Ci era voluto ancora qualche minuto perché la conversazione ingranasse e trovasse il giusto ritmo con cui procedere, ma, nel momento in cui erano riusciti ad abbracciare un buon equilibrio, tutto aveva iniziato a scorrere nel migliore dei modi. Elia era divertente, pieno fino all'orlo di parole e idee da scambiare, e certi commenti e battute mostravano un'intelligenza lucida e un buon intuito; ciò che, però, Zaira preferiva era la semplicità con riusciva a farla sentire a suo agio – doveva aver compreso il suo imbarazzo e deciso che era meglio non pungolarla.

"Visto che ormai l'hai finito, devo rivelarti una cosa" disse Zaira, picchiettando sul bicchiere di carta delle macchinette. "Una volta ci hanno trovato delle formiche."

L'altro spalancò gli occhi. "Stai scherzando" replicò. "Vero?"

"Ahimè, no."

Elia afferrò il bicchiere, osservò con fare critico l'interno ormai vuoto e, infine, si appoggiò allo schienale della panca. "Almeno si spiega cosa fosse tutta quella roba croccante" sentenziò alla fine, lanciandole un'occhiata divertita.

Zaira si mise a ridere, subito seguita a ruota dal ragazzo. Ci volle un po' prima che la leggera ilarità svanisse, lasciando spazio a un silenzio che lei ruppe con tranquillità. "In realtà è successo in Festa del Perdono" gli spiegò, mentre l'altro tirava un teatrale sospiro di sollievo. "Ma l'idea fa comunque abbastanza schifo."

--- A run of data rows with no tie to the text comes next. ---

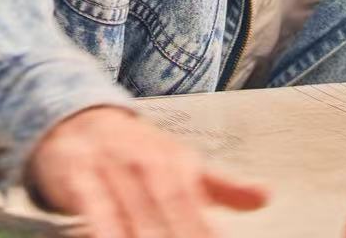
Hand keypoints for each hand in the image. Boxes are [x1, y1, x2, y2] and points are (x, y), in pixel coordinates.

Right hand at [26, 106, 269, 237]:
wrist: (79, 119)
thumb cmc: (138, 152)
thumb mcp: (182, 163)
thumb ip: (223, 186)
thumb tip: (266, 197)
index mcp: (176, 162)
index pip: (195, 208)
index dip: (204, 234)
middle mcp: (146, 163)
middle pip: (167, 213)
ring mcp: (111, 169)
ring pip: (133, 216)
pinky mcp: (78, 177)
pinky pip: (94, 210)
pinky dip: (105, 232)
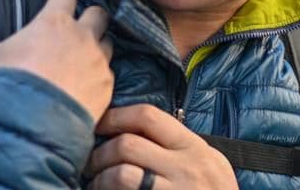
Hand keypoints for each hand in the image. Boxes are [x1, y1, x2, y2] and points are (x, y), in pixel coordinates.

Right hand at [0, 0, 113, 120]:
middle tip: (79, 31)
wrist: (31, 121)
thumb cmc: (7, 82)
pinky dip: (99, 80)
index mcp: (54, 21)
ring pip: (109, 44)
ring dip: (99, 49)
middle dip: (92, 19)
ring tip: (85, 62)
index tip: (57, 6)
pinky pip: (109, 76)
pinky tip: (87, 89)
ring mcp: (98, 61)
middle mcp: (82, 35)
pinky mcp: (107, 87)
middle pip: (99, 14)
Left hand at [86, 105, 236, 189]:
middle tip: (91, 162)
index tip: (100, 124)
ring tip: (96, 183)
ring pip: (122, 175)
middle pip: (128, 145)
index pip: (148, 117)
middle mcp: (186, 169)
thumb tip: (135, 130)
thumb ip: (179, 147)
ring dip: (100, 179)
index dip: (116, 116)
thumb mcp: (209, 165)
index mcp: (195, 148)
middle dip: (100, 152)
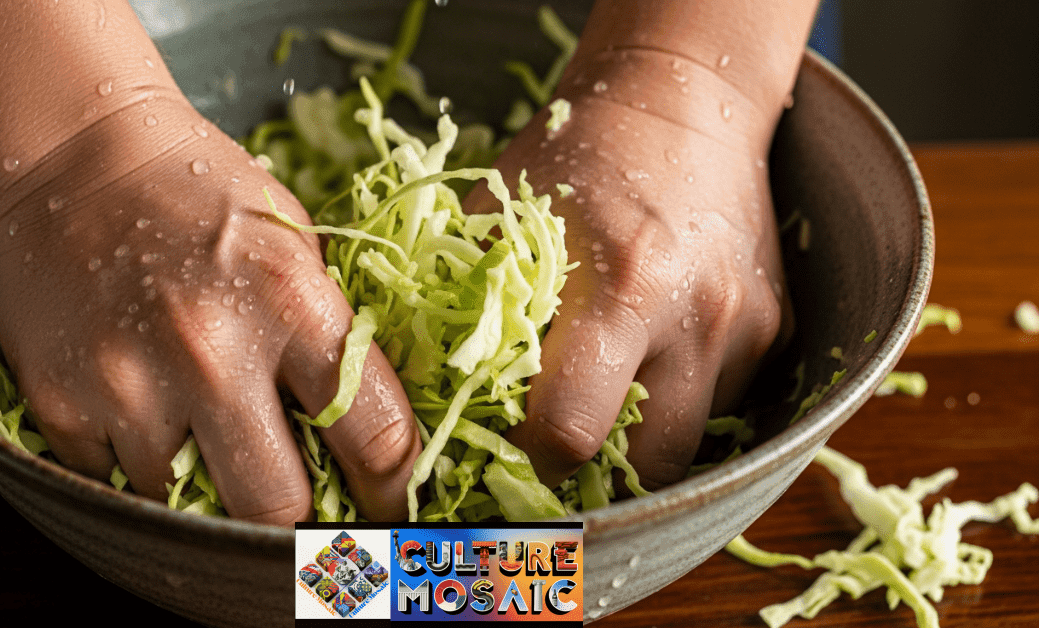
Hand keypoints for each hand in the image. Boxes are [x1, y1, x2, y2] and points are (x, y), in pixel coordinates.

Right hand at [0, 97, 420, 522]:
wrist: (77, 158)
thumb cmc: (202, 198)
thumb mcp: (297, 244)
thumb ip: (329, 337)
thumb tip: (371, 439)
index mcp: (292, 303)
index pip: (374, 437)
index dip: (391, 491)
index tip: (388, 510)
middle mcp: (212, 353)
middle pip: (275, 510)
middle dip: (297, 527)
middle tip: (305, 521)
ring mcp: (128, 385)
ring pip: (184, 504)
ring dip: (203, 487)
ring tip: (203, 437)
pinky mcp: (60, 404)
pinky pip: (113, 481)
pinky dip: (136, 465)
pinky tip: (142, 410)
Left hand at [467, 46, 793, 490]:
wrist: (682, 102)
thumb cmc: (576, 156)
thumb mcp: (502, 215)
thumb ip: (465, 303)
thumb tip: (425, 394)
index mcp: (622, 287)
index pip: (572, 430)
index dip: (529, 462)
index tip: (505, 460)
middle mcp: (697, 318)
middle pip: (647, 464)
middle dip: (596, 472)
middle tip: (554, 450)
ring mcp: (746, 329)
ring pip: (693, 443)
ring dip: (643, 442)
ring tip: (603, 403)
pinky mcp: (777, 330)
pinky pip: (725, 404)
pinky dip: (681, 401)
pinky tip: (652, 359)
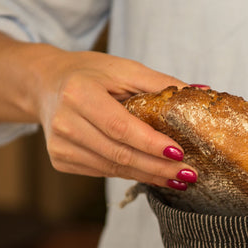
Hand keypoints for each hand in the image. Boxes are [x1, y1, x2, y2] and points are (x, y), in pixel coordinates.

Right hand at [34, 46, 195, 186]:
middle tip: (188, 173)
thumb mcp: (123, 69)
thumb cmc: (89, 73)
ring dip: (148, 176)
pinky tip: (153, 175)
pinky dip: (131, 174)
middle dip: (157, 166)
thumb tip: (201, 92)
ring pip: (112, 168)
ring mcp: (60, 145)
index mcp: (78, 93)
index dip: (150, 143)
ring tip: (177, 178)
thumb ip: (161, 83)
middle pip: (118, 153)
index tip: (179, 153)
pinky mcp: (60, 160)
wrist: (46, 84)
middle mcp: (65, 122)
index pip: (120, 126)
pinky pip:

"Sarebbe strano il contrario" replicò lui, per poi infilare una mano in tasca ed estrarre un pacchetto di sigarette. "Non ti spiace se fumo, vero?" le chiese, prendendone una.

Zaira lo osservò mentre se la portava alle labbra sottili e screpolate dal freddo. "Non c'è nessun problema" rispose, costringendosi a distogliere lo sguardo. "Anzi, ne approfitto pure io."

Elia le allungò la confezione, ma lei scosse la testa e recuperò, invece, il tabacco e le cartine. "Se devo farmi male, almeno preferisco sia un po' meno male" gli spiegò, per poi prendere il filtro.

Distolse del tutto l'attenzione dal ragazzo per concentrarsi sulla sigaretta che prendeva forma tra le sue dita esperte. Aveva iniziato in terza liceo, nonostante Michele avesse fatto di tutto per dissuaderla, al contrario della madre che, invece, aveva accettato la sua stupida ribellione con un mugolio infastidito; in fondo, Zaira sapeva bene che non avrebbe mai comprato il primo pacchetto, se solo la donna si fosse opposta.